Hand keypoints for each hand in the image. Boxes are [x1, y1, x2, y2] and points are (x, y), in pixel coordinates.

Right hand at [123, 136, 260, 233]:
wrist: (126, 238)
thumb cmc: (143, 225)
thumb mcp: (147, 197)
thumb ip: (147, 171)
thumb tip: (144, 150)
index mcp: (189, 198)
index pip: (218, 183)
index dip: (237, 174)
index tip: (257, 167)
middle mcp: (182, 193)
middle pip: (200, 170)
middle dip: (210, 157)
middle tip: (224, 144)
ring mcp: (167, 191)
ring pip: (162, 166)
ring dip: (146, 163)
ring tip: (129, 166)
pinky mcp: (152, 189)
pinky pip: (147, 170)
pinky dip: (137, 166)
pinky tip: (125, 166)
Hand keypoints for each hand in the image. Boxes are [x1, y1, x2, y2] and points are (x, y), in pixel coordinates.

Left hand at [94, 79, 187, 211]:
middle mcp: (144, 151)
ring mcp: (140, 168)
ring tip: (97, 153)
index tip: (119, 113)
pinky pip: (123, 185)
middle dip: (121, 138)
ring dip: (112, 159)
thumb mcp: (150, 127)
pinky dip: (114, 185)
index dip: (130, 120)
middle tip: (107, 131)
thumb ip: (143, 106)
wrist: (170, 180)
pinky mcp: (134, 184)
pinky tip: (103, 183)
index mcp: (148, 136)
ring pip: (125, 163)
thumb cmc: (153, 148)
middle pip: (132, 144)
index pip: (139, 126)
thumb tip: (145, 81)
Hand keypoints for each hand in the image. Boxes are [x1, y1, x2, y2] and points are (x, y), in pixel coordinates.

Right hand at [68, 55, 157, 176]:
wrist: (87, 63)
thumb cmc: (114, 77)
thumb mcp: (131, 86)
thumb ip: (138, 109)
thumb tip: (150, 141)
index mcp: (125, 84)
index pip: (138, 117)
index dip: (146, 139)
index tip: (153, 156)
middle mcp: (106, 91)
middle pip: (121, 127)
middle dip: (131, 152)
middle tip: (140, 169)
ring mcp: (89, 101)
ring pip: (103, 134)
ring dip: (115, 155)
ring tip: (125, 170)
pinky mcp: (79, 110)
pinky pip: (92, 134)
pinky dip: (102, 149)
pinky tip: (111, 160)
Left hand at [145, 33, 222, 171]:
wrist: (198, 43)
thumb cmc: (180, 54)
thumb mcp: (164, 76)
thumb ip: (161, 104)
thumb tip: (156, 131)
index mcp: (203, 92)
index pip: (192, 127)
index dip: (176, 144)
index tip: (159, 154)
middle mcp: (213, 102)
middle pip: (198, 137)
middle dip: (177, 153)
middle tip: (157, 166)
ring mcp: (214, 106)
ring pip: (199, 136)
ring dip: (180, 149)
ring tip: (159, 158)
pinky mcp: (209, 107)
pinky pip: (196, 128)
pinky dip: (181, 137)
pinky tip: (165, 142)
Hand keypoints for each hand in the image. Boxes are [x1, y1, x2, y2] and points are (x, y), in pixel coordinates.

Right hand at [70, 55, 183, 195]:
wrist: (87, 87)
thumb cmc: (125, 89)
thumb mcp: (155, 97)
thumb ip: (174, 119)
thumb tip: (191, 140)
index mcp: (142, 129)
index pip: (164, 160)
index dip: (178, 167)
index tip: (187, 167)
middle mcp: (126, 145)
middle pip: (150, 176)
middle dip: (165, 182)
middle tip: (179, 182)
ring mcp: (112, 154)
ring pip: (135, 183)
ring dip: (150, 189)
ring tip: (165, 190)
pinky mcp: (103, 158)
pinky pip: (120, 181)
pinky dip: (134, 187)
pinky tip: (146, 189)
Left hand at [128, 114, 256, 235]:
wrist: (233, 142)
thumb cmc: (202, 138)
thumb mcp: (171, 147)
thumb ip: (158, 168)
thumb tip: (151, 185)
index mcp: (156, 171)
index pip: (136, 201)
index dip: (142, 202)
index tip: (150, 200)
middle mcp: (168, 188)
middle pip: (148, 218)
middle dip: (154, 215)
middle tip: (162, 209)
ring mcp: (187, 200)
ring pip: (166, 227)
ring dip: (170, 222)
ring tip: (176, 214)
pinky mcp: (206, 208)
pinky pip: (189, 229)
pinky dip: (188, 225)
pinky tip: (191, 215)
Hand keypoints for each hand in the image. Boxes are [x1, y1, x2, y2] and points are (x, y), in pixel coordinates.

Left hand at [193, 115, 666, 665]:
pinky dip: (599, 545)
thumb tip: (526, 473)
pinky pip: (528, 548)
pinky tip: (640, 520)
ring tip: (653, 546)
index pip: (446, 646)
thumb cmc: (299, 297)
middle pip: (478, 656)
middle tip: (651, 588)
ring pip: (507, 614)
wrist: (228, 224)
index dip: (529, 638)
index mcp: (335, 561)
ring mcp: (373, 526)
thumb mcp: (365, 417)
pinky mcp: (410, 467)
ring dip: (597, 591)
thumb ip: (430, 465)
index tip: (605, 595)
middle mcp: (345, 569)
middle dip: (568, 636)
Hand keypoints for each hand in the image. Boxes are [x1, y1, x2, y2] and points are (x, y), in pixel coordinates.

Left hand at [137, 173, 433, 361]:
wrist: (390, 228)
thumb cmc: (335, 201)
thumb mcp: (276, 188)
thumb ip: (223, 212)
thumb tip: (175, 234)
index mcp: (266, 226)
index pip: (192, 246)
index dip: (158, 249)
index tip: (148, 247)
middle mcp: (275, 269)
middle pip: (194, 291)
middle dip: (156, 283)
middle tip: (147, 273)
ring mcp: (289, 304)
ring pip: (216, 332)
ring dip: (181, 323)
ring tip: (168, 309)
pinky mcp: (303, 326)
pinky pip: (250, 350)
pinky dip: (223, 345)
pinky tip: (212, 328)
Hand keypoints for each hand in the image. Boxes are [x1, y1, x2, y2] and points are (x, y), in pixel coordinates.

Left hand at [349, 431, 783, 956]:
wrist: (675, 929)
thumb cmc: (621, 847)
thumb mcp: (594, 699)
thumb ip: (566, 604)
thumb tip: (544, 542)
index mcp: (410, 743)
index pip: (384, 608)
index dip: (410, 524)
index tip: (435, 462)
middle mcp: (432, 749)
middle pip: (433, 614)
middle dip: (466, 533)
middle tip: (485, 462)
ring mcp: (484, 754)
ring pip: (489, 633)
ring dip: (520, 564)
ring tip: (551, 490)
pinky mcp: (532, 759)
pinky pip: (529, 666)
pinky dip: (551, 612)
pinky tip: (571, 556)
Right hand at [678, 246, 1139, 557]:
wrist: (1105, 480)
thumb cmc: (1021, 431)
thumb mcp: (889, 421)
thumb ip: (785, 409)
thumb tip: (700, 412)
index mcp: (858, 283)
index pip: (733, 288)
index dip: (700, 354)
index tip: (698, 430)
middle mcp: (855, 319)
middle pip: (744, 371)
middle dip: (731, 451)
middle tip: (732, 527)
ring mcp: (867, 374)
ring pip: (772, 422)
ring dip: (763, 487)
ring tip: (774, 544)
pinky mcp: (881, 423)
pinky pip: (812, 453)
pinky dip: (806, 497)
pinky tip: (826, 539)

******

Write out every line of the data exactly, leaving nothing out.

Hand keypoints for each hand in the image. Boxes are [x1, y1, x2, y2] and points are (x, y), in pixel coordinates.

Right hand at [123, 136, 260, 233]:
wrist: (126, 238)
thumb cmc: (143, 225)
thumb mcp: (147, 197)
thumb ip: (147, 171)
thumb tip: (144, 150)
index mcp: (189, 198)
index pip: (218, 183)
index dip: (237, 174)
index tip: (257, 167)
middle mcp: (182, 193)
middle pip: (200, 170)
middle dip: (210, 157)
middle tip: (224, 144)
ring mcp: (167, 191)
ring pip: (162, 166)
ring dip: (146, 163)
ring tip: (129, 166)
pinky mcp: (152, 189)
pinky pip: (147, 170)
pinky dip: (137, 166)
pinky tip: (125, 166)
Hand keypoints for each hand in the image. Boxes are [x1, y1, x2, y2] and points are (x, y), in pixel coordinates.

Left hand at [94, 79, 187, 211]:
middle mcp: (144, 151)
ring mcp: (140, 168)
ring tip: (97, 153)
index tip: (119, 113)
pinky pip: (123, 185)
middle dip: (121, 138)
ring dip: (112, 159)
thumb mcp: (150, 127)
pinky dip: (114, 185)
index dip: (130, 120)
middle tip: (107, 131)
thumb ip: (143, 106)
wrist: (170, 180)
pinky mcp: (134, 184)
pinky tip: (103, 183)
index mcp: (148, 136)
ring pip: (125, 163)
thumb cmc: (153, 148)
middle pip: (132, 144)
index pip: (139, 126)
thumb tip: (145, 81)
Hand keypoints for each hand in the image. Boxes are [x1, y1, x2, y2] and points are (x, y), in pixel coordinates.

Right hand at [68, 55, 157, 176]:
wrist: (87, 63)
thumb cmc: (114, 77)
thumb mcp: (131, 86)
thumb ip: (138, 109)
thumb tip: (150, 141)
index mcp: (125, 84)
index pip: (138, 117)
index dip: (146, 139)
index tip: (153, 156)
middle mcp: (106, 91)
middle pip: (121, 127)
middle dip: (131, 152)
middle tip: (140, 169)
ring mcp: (89, 101)
ring pip: (103, 134)
ring dip: (115, 155)
ring tip: (125, 170)
pinky mcp: (79, 110)
pinky pip: (92, 134)
pinky dip: (102, 149)
pinky tip: (111, 160)
Left hand at [145, 33, 222, 171]:
wrist: (198, 43)
thumb cmc: (180, 54)
thumb mcp: (164, 76)
thumb ip: (161, 104)
thumb tip: (156, 131)
index mcp: (203, 92)
index pip: (192, 127)
index dip: (176, 144)
index tip: (159, 154)
middle mcp: (213, 102)
middle pip: (198, 137)
middle dip: (177, 153)
middle tip: (157, 166)
ring mcp: (214, 106)
ring pip: (199, 136)
ring dip: (180, 149)
ring tip: (159, 158)
pinky mcp: (209, 107)
pinky pip: (196, 128)
pinky dip: (181, 137)
pinky tip: (165, 142)
Hand keypoints for each hand in the image. Boxes are [x1, y1, x2, y2] and points are (x, y), in pixel coordinates.

Right hand at [70, 55, 183, 195]:
wrist: (87, 87)
thumb cmc: (125, 89)
thumb mcp: (155, 97)
thumb ip: (174, 119)
thumb tip: (191, 140)
index mcp: (142, 129)
index pip: (164, 160)
index dip: (178, 167)
index tip: (187, 167)
middle mcp: (126, 145)
middle pip: (150, 176)
middle dip: (165, 182)
middle tip: (179, 182)
ring mcp: (112, 154)
ring pip: (135, 183)
ring dip: (150, 189)
ring tip: (165, 190)
pinky mcp: (103, 158)
pinky pip: (120, 181)
pinky dip: (134, 187)
pinky tip: (146, 189)
Left hand at [128, 114, 256, 235]:
wrist: (233, 142)
thumb cmc: (202, 138)
thumb mcp: (171, 147)
thumb ip: (158, 168)
thumb tip: (151, 185)
index mcp: (156, 171)
index pip: (136, 201)
index dip: (142, 202)
index tip: (150, 200)
middle mcp: (168, 188)
middle pip: (148, 218)
middle dip: (154, 215)
middle tip: (162, 209)
ring mcp: (187, 200)
ring pip: (166, 227)
ring dip: (170, 222)
ring tip: (176, 214)
pinky mcp: (206, 208)
pinky pip: (189, 229)
pinky dip: (188, 225)
pinky tip: (191, 215)
Hand keypoints for each hand in the image. Boxes are [x1, y1, x2, y2] and points are (x, y), in pixel coordinates.

Left hand at [193, 115, 666, 665]:
pinky dip: (599, 545)
thumb tip: (526, 473)
pinky pip: (528, 548)
pinky tip: (640, 520)
ring tip: (653, 546)
index pip: (446, 646)
thumb cmc: (299, 297)
middle pip: (478, 656)
middle tip: (651, 588)
ring pip: (507, 614)
wrist: (228, 224)
index dip: (529, 638)
index mcp: (335, 561)
ring mcp: (373, 526)
thumb mcp: (365, 417)
pinky mcp: (410, 467)
ring dip: (597, 591)
thumb ip: (430, 465)
index tip: (605, 595)
middle mcp: (345, 569)
middle dip: (568, 636)
Hand keypoints for each hand in the image. Boxes are [x1, y1, x2, y2] and points are (x, y), in pixel coordinates.

Left hand at [137, 173, 433, 361]:
wrist: (390, 228)
thumb cmc: (335, 201)
thumb mcp: (276, 188)
thumb ip: (223, 212)
thumb tip: (175, 234)
index mcp: (266, 226)
index pip: (192, 246)
index dip: (158, 249)
index tip: (148, 247)
middle mcp: (275, 269)
middle pip: (194, 291)
middle dip: (156, 283)
middle tip: (147, 273)
ring mcp: (289, 304)
ring pip: (216, 332)
ring dip: (181, 323)
ring tip: (168, 309)
pinky mcp: (303, 326)
pinky pip: (250, 350)
pinky dip: (223, 345)
pinky tip: (212, 328)
Hand keypoints for each hand in the image. Boxes are [x1, y1, x2, y2] and points are (x, y), in pixel coordinates.

Left hand at [349, 431, 783, 956]:
wrist: (675, 929)
thumb cmc: (621, 847)
thumb mcp: (594, 699)
thumb ip: (566, 604)
thumb tip: (544, 542)
index mcp: (410, 743)
index pip: (384, 608)
index dip: (410, 524)
index tip: (435, 462)
middle mcp: (432, 749)
middle pip: (433, 614)
middle dip: (466, 533)
middle tip: (485, 462)
ring mcp: (484, 754)
ring pip: (489, 633)
ring dip: (520, 564)
ring tip: (551, 490)
pinky mcp: (532, 759)
pinky pip: (529, 666)
pinky dip: (551, 612)
pinky tip: (571, 556)
Right hand at [678, 246, 1139, 557]:
wrist: (1105, 480)
thumb cmc: (1021, 431)
thumb mcp: (889, 421)
thumb ip: (785, 409)
thumb tip: (700, 412)
index mcp: (858, 283)
index pip: (733, 288)
index dip: (700, 354)
index tip: (698, 430)
middle mcp: (855, 319)
middle pip: (744, 371)
middle dip: (731, 451)
middle tip: (732, 527)
ring mcp: (867, 374)
ring pip: (772, 422)
ring dip: (763, 487)
ring tip: (774, 544)
pinky mcp: (881, 423)
pinky pip: (812, 453)
pinky dip: (806, 497)
pinky tip: (826, 539)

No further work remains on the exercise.